Já a superintendente regional de Meio Ambiente (Supram) para o Jequitinhonha, órgão da Secretaria de Estado de Meio Ambiente e Desenvolvimento Sustentável (Semad), Rita de Cássia Silva Braga e Braga, reconheceu o problema e prestou sua solidariedade aos presentes.

Diante do questionamento da deputada sobre as iniciativas em andamento ou planejadas para tentar mitigar o problema, se limitou a garantir que passaria as reclamações apresentadas ao comando da pasta e que iria apurar e fornecer as informações posteriormente à comissão.

Mineração e eucalipto são problemas antigos 

Além do clima hostil, a pesquisadora da Universidade Federal dos Vales do Jequitinhonha e Mucuri (UFVJM), Lauanda Lopes de Souza, apontou um vilão da seca que se disfarça de progresso e é velho conhecido dos ambientalistas.

“Minha avó já nasceu assim, carregando lata de água na cabeça, mas nunca é só a seca. Falar em escassez hídrica é falar dos impactos de grandes empreendimentos na região, como a monocultura do eucalipto no Alto Jequitinhonha, que impacta quem vive no Baixo e Médio Jequitinhonha também. Há ainda a mineração”, disse.

Esses empreendimentos secam nascentes, trazem consigo poluição e assoreamento de cursos d'água, além do uso abusivo da água e da construção de represas. 

Enquanto não se equaciona a balança entre economia e meio ambiente, segundo ela, é preciso retomar emergencialmente a construção de poços na zona rural, inclusive capacitando mulheres para construí-los.

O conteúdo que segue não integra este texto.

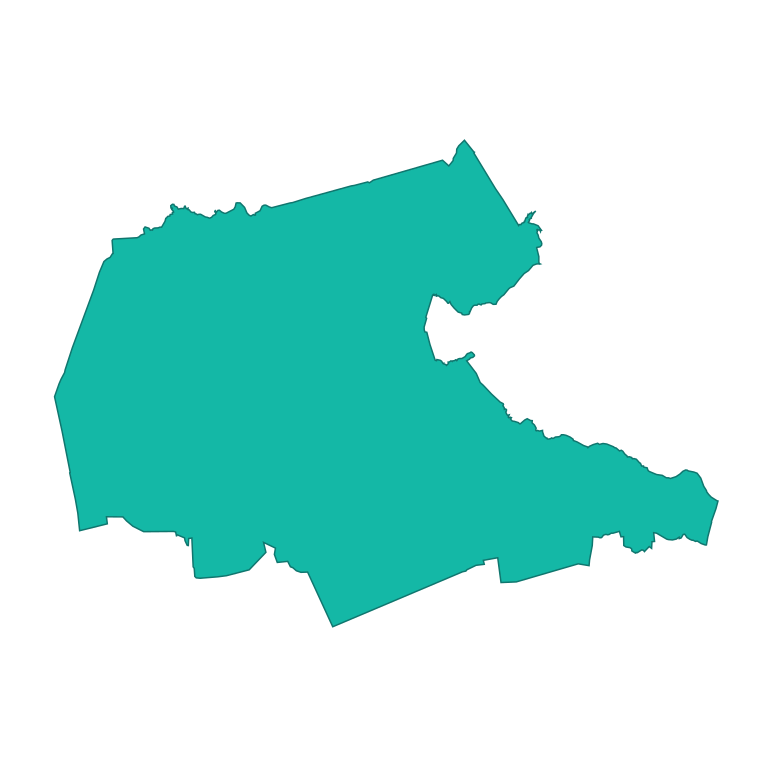 Lunca Corbului, Arges, Romania (Mercator projection), rotated 88°
{"feature_id": "2599482B7235716813280", "entity_name": "Lunca Corbului", "entity_type": "district", "adm_level": 2, "iso_a3": "ROU", "parent_name": "Romania", "parent_adm1": "Arges", "projection": "mercator", "projection_center": [24.731, 44.682], "detail": "fine", "context": "isolated", "style": "filled", "palette": "teal", "viewbox_px": 768, "rotation_deg": 88, "n_neighbors": 0, "source": "geoboundaries", "source_scale": "gbopen_adm2", "svg_char_len": 6134}
<svg xmlns="http://www.w3.org/2000/svg" viewBox="0 0 768 768"><g transform="rotate(88 384 384)"><path d="M461.8,701.2L488.2,696.5L502.4,694.5L520.0,693.3L514.1,665.4L507.0,666.0L507.7,649.6L511.8,646.1L517.4,639.9L523.2,629.3L524.0,599.4L524.6,597.4L529.1,596.6L527.3,596.4L530.8,588.7L533.7,588.3L538.4,586.3L538.6,585.2L531.6,584.6L531.2,581.4L560.1,581.1L561.6,580.1L569.7,579.8L571.2,578.4L571.7,574.5L570.9,557.0L570.1,548.2L565.0,525.2L548.1,507.9L538.1,509.9L544.2,498.2L550.5,499.5L558.6,496.9L557.9,486.4L563.4,483.9L564.4,481.5L567.6,478.1L569.3,473.6L569.3,466.9L624.8,443.7L574.4,312.0L573.8,308.7L572.5,307.6L568.4,298.3L567.7,290.1L563.7,290.9L561.6,276.4L586.5,274.0L586.4,258.7L570.5,196.2L572.7,185.4L567.0,184.7L552.7,181.5L544.1,180.7L544.5,175.1L545.1,174.0L545.2,172.4L544.9,171.7L542.7,169.9L542.0,167.5L542.5,165.9L542.3,164.4L541.0,162.1L541.1,160.4L539.5,153.9L545.0,152.5L544.9,149.9L553.8,150.0L555.3,147.9L556.2,143.7L557.4,142.3L559.5,142.1L561.8,138.6L561.6,138.0L561.2,137.9L561.4,136.7L558.8,132.2L559.3,130.5L560.6,129.6L555.7,124.6L557.6,122.3L551.0,121.7L550.8,119.1L542.0,119.7L542.6,116.8L548.9,106.9L549.4,105.3L549.9,101.2L549.2,97.3L547.4,94.4L548.8,94.3L548.2,92.4L544.8,90.2L544.6,88.7L548.0,86.5L549.8,83.9L550.9,81.6L550.9,80.5L552.2,78.2L551.9,76.7L552.2,75.9L554.5,72.6L556.1,68.6L556.1,67.4L548.0,65.7L533.6,61.4L532.7,61.5L520.2,56.6L512.6,54.3L512.3,55.3L508.5,60.9L505.7,63.4L503.1,65.2L501.7,65.5L497.4,68.0L489.1,70.7L484.1,74.2L482.8,77.4L481.5,82.9L480.6,84.2L480.5,85.7L481.7,88.4L484.4,91.5L486.8,95.4L488.4,101.0L487.7,102.9L487.6,105.1L485.0,109.1L484.0,114.7L480.7,121.9L479.7,123.1L476.9,124.0L476.2,127.2L475.0,127.5L475.0,129.4L472.1,130.5L471.8,131.3L468.0,134.4L467.3,136.6L467.4,138.4L466.1,139.0L465.3,141.2L465.4,143.3L464.3,143.7L462.4,145.8L459.5,147.7L458.5,149.2L459.1,151.0L456.1,154.2L455.6,155.9L454.8,156.7L451.8,163.4L451.1,167.2L451.9,170.9L450.7,172.5L451.8,176.9L453.4,180.8L454.7,182.4L454.0,182.7L452.5,186.6L448.6,193.1L447.1,196.7L445.7,197.0L443.5,199.9L441.6,203.9L441.0,206.4L440.9,208.5L442.1,209.4L442.8,211.1L443.0,214.6L444.2,216.6L444.2,217.6L443.7,218.2L444.5,219.8L444.8,221.6L444.5,222.8L443.7,223.0L443.6,223.8L441.7,225.9L437.4,227.2L435.9,227.2L436.5,230.3L435.8,232.2L436.1,233.4L435.8,233.8L435.3,234.0L433.4,233.5L430.2,235.1L428.0,237.4L425.8,237.1L425.6,238.8L423.7,242.1L424.9,244.6L428.5,249.1L428.5,249.9L427.3,251.0L425.9,254.9L425.5,257.1L423.5,258.8L422.1,257.8L421.6,258.9L422.1,260.4L421.4,261.0L419.2,260.0L419.6,261.5L418.8,262.3L416.2,263.3L415.2,262.6L413.9,262.5L413.2,263.3L413.6,264.6L411.8,264.7L409.9,265.9L408.8,265.3L407.8,265.6L406.1,268.6L397.7,277.0L388.6,285.0L385.9,287.8L376.7,291.4L363.7,300.6L362.1,297.6L361.0,296.8L360.5,294.3L359.0,292.6L358.0,292.7L355.7,294.7L355.1,295.9L355.9,297.2L356.5,299.4L357.1,300.2L359.5,302.0L361.2,305.2L361.2,307.7L361.5,308.8L362.0,309.8L363.1,310.2L363.2,310.7L362.5,311.0L362.3,311.6L363.1,312.7L363.4,315.0L363.8,315.1L363.2,316.3L364.2,317.8L364.4,319.2L365.8,318.9L367.6,320.9L366.8,321.5L366.0,323.6L365.3,323.5L365.5,324.4L363.2,325.7L362.3,326.9L361.4,330.3L362.5,330.7L362.1,332.0L346.1,336.7L333.8,339.4L333.4,341.3L331.3,341.9L328.5,341.9L319.8,339.1L318.8,339.9L297.2,332.4L297.0,331.6L296.3,331.7L296.1,331.0L297.2,330.6L296.4,328.7L297.9,328.8L298.1,328.2L297.5,327.6L298.0,326.1L299.7,324.2L300.5,321.7L303.8,318.5L305.4,317.5L305.5,316.6L304.0,315.3L306.8,314.2L310.8,311.1L314.7,307.4L315.9,303.9L317.3,303.4L317.8,301.1L317.4,297.1L316.7,296.2L314.8,296.0L315.0,295.6L311.0,293.7L308.8,291.8L308.4,290.4L308.5,288.2L307.5,287.2L307.5,285.8L308.1,285.0L308.3,284.0L307.4,283.3L307.2,280.2L306.6,279.4L306.3,276.0L306.6,274.5L308.2,272.1L308.2,269.3L305.4,268.0L302.8,265.8L300.6,263.5L299.0,261.1L293.0,255.8L292.1,254.5L290.7,250.8L283.8,245.1L278.5,240.1L275.7,235.6L270.6,231.0L269.4,227.5L269.3,225.8L269.6,224.1L269.5,223.7L269.1,224.5L267.7,225.0L262.1,224.8L253.1,226.7L252.8,226.5L252.4,223.4L250.8,221.7L249.2,221.4L247.2,221.9L243.7,224.1L240.4,224.8L238.2,225.9L236.2,225.2L236.2,225.6L235.1,225.8L234.8,225.5L235.4,224.8L235.5,224.0L235.2,223.1L237.0,222.3L236.0,222.1L235.9,221.3L231.2,224.5L229.2,229.0L229.1,230.5L228.0,233.6L227.5,234.1L225.8,232.9L224.6,233.1L223.5,231.0L222.9,231.1L218.8,228.6L216.4,226.3L218.8,229.7L218.9,230.3L217.9,230.7L218.5,231.0L218.4,231.9L219.9,233.7L219.5,234.1L222.2,235.1L222.8,234.2L222.5,235.4L223.1,236.5L225.9,237.5L226.3,238.1L226.8,237.8L227.6,238.7L228.0,240.4L229.5,241.6L229.3,241.8L229.4,243.3L230.3,243.9L203.9,258.7L192.8,265.7L156.4,286.1L155.5,285.5L155.1,286.2L143.2,295.1L148.6,301.0L151.8,303.1L155.7,303.5L160.9,306.9L163.1,307.1L168.3,311.6L162.4,317.7L179.9,387.6L182.4,391.5L181.5,393.2L184.5,406.7L184.9,409.9L195.8,455.7L199.5,469.0L199.8,471.6L203.9,490.1L203.1,492.4L201.1,495.9L201.1,497.7L202.1,499.6L206.5,501.8L208.9,506.7L210.6,506.6L210.8,507.2L210.1,508.6L211.5,511.1L210.7,512.8L208.3,515.0L202.6,517.2L198.0,521.4L197.8,524.5L198.0,525.5L201.7,526.5L204.1,528.0L207.9,536.0L207.8,537.7L206.4,540.4L204.6,542.4L204.7,543.9L206.4,545.4L204.9,546.6L205.6,547.1L207.9,546.1L208.7,546.4L209.6,548.8L211.4,550.5L212.2,552.6L211.2,554.9L210.9,556.6L208.0,561.3L207.9,562.8L208.3,564.7L207.5,565.7L207.2,566.9L205.8,567.4L205.9,569.5L205.3,571.0L203.2,572.6L202.9,573.8L201.4,573.7L202.0,575.0L201.8,575.6L199.3,576.5L199.4,577.1L201.7,578.0L201.5,580.7L202.1,583.5L199.9,584.7L198.7,587.2L197.2,587.7L197.0,589.2L198.3,590.9L200.5,590.8L200.9,590.6L200.6,590.0L200.9,589.4L202.2,590.0L203.9,588.5L204.9,588.3L205.3,589.5L206.8,589.4L207.2,591.8L208.7,592.2L209.0,594.4L210.4,595.5L210.8,596.3L213.8,597.2L219.5,600.8L219.4,602.4L220.1,604.4L220.1,607.7L220.7,609.4L222.1,610.0L221.9,611.0L222.2,612.2L220.1,613.5L218.7,617.3L220.7,618.9L225.6,618.1L226.6,621.6L228.5,623.9L229.2,625.7L229.7,649.1L230.0,649.9L231.1,650.7L244.1,650.2L244.1,650.7L247.9,653.3L249.3,656.4L251.8,659.6L262.4,664.5L280.0,670.9L336.9,694.2L358.8,702.2L361.4,702.8L367.8,706.5L372.4,708.7L385.2,713.7L419.8,707.4L461.4,700.7L461.8,701.2Z" fill="#14b8a6" stroke="#0f766e" stroke-width="1.5"/></g></svg>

“E não podemos falar apenas no acesso e na qualidade da água, mas também precisamos resolver a demanda, já que essa população não precisa dela só para beber, mas para produzir e viver com mais dignidade”, avaliou a pesquisadora.

Córregos secos

“Estamos no meio de uma crise hídrica sem precedentes”, sentenciou o chefe da Vigilância Sanitária de Chapada do Norte, Magno Vagner de Oliveira, que também finaliza pesquisa sobre o tema para a Universidade Federal de Minas Gerais (UFMG).

Segundo ele, dos 76 córregos que cortam o município, apenas três estão “correndo água”. “O Rio Capivari, nosso principal recurso natural, está praticamente morto. E o Rio Araçuaí está represado por barragens”, acrescentou.

Sobre a perfuração de poços artesianos, ele recomenda cautela. “Muitos, no desespero, estão sendo perfurados sem estudo prévio e de forma indiscriminada. Dos 94 perfurados pelo poder público, fora os feitos por particulares, 20 já secaram", disse.

"Em uma comunidade que visitamos recentemente, as amostras preliminares apontaram que a água não serve para consumo humano porque contém ferro acima do permitido. Se a contraprova der positivo, teremos que fechá-los”, lamentou o técnico.

Água para produzir

A necessidade de água para plantar e criar animais também foi lembrada pela presidenta do Sindicato dos Trabalhadores Rurais e moradora da Comunidade Quilombola Córrego do Rocha, Maria Aparecida Machado Silva, a “Cida”.

“Quando falta água para beber, como acontece aqui, já faltou há muito tempo para a agricultura familiar”, destacou, lembrando ainda as dificuldades impostas pela situação em meio à pandemia de Covid-19.

Segundo ela, a escassez hídrica está na base de uma série de ameaças à dignidade, como a desagregação de comunidade tradicionais e a migração forçada, que já envolve mulheres, com reflexos inclusive no aumento de casos de trabalho escravo.

Esperança persiste

Apesar do cenário apresentado na audiência da Comissão dos Direitos da Mulher, a esperança de dias melhores persiste.

Foram várias as manifestações empolgadas de estudantes que participaram da audiência como parte das atividades educativas de ensino médio na região. Um diploma com voto de congratulações também foi entregue ao representante da Irmandade Nossa Senhora do Rosário dos Homens Pretos, pelos 200 anos de fundação.

Por fim, a audiência foi encerrada como uma apresentação de congado, com muita dança e cantoria. “Este é um povo que ama festejar a vida apesar de todas as dificuldades”, definiu Ana Paula Siqueira.